-- Supplied records follows --
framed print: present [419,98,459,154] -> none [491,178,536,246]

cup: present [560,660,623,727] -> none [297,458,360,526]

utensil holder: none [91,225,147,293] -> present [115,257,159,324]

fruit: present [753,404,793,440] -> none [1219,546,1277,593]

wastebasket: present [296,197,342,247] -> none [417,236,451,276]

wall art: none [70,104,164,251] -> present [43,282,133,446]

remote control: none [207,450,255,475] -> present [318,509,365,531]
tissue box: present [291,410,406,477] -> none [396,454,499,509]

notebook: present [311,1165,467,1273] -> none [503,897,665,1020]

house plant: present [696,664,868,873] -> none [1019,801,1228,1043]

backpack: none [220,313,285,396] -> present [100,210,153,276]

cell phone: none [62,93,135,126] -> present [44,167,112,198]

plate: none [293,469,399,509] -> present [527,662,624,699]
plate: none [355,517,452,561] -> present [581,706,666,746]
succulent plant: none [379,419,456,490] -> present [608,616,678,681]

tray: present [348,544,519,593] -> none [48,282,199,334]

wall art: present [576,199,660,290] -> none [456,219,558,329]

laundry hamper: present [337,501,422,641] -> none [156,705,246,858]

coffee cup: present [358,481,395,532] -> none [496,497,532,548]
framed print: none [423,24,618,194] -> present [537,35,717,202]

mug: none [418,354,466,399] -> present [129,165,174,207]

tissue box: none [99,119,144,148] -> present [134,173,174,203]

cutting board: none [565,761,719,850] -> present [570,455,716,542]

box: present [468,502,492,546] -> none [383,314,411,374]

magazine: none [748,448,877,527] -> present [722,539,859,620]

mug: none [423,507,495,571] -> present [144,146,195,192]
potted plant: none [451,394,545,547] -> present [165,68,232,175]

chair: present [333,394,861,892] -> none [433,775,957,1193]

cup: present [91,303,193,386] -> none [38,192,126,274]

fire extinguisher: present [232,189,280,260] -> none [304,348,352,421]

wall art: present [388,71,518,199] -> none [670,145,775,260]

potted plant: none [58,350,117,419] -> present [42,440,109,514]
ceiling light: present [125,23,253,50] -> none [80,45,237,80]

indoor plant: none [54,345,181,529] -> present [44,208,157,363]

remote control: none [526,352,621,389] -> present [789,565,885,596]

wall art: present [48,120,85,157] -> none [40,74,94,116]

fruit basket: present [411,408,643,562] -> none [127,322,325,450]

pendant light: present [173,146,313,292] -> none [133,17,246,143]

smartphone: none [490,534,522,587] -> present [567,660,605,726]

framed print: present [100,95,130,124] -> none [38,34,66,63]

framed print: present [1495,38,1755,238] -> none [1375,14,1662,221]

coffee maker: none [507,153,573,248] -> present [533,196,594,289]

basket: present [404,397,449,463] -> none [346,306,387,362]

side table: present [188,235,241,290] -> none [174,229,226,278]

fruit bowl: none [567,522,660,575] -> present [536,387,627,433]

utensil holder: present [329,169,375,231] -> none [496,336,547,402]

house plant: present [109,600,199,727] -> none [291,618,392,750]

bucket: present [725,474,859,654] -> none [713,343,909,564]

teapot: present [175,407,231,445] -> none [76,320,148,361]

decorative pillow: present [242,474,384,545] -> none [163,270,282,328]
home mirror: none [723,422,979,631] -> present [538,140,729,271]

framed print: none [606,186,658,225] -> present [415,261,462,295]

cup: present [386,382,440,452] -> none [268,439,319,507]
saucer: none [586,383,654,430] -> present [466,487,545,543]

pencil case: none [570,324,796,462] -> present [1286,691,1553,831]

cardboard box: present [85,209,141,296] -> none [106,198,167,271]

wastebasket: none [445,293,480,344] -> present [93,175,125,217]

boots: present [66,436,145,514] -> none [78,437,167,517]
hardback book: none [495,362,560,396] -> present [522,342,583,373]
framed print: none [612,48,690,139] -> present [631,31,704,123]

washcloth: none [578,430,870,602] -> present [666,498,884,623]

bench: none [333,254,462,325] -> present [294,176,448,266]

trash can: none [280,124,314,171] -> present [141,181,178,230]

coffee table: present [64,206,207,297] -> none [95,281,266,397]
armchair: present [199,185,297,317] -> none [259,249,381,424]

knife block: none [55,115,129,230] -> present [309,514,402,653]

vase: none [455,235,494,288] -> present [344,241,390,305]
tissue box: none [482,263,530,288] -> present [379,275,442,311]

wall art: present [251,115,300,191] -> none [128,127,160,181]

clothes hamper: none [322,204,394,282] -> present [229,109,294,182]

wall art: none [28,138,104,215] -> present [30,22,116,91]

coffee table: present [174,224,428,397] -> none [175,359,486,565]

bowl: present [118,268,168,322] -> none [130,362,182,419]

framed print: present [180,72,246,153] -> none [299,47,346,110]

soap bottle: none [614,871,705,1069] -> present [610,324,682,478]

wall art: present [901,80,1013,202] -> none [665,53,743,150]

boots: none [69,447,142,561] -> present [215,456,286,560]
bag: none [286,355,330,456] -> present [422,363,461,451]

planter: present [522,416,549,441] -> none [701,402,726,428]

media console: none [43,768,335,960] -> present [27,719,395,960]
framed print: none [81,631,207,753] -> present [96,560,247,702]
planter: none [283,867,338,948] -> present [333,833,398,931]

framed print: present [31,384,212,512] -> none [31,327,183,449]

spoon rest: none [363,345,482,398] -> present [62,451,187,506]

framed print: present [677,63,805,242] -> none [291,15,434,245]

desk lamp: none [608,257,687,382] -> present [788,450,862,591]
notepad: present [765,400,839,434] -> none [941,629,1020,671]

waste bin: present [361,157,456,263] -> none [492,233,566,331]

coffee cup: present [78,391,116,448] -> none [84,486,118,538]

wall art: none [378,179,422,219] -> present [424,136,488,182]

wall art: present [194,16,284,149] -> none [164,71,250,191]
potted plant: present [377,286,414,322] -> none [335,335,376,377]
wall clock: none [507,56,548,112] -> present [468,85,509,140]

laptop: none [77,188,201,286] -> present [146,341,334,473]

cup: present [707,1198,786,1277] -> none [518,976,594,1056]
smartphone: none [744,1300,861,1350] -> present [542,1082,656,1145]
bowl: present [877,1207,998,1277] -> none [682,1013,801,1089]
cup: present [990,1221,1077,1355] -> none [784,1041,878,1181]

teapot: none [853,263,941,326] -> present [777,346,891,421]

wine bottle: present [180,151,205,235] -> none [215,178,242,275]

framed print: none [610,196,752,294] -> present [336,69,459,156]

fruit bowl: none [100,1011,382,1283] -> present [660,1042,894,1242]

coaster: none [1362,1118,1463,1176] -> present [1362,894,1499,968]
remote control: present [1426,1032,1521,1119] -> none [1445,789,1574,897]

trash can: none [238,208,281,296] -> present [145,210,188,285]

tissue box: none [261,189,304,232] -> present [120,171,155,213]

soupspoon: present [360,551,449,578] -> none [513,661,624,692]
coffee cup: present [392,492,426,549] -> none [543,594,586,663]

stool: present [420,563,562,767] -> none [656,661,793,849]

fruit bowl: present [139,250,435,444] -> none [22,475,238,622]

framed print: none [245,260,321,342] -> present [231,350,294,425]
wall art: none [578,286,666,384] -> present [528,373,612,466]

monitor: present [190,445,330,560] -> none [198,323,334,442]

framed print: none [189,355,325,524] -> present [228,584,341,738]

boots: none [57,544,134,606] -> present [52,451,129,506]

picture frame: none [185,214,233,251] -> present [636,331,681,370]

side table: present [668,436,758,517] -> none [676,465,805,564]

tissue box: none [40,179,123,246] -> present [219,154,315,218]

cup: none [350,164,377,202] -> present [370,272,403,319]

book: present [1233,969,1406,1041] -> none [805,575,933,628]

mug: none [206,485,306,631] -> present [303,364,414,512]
-- Supplied records concluded --
▶ _Required action_
Could you set down, word for word, only the lines above from the line with "succulent plant: none" to the line with "coffee cup: present [358,481,395,532]", including both?

▶ _Written response_
succulent plant: none [379,419,456,490] -> present [608,616,678,681]

tray: present [348,544,519,593] -> none [48,282,199,334]

wall art: present [576,199,660,290] -> none [456,219,558,329]

laundry hamper: present [337,501,422,641] -> none [156,705,246,858]

coffee cup: present [358,481,395,532] -> none [496,497,532,548]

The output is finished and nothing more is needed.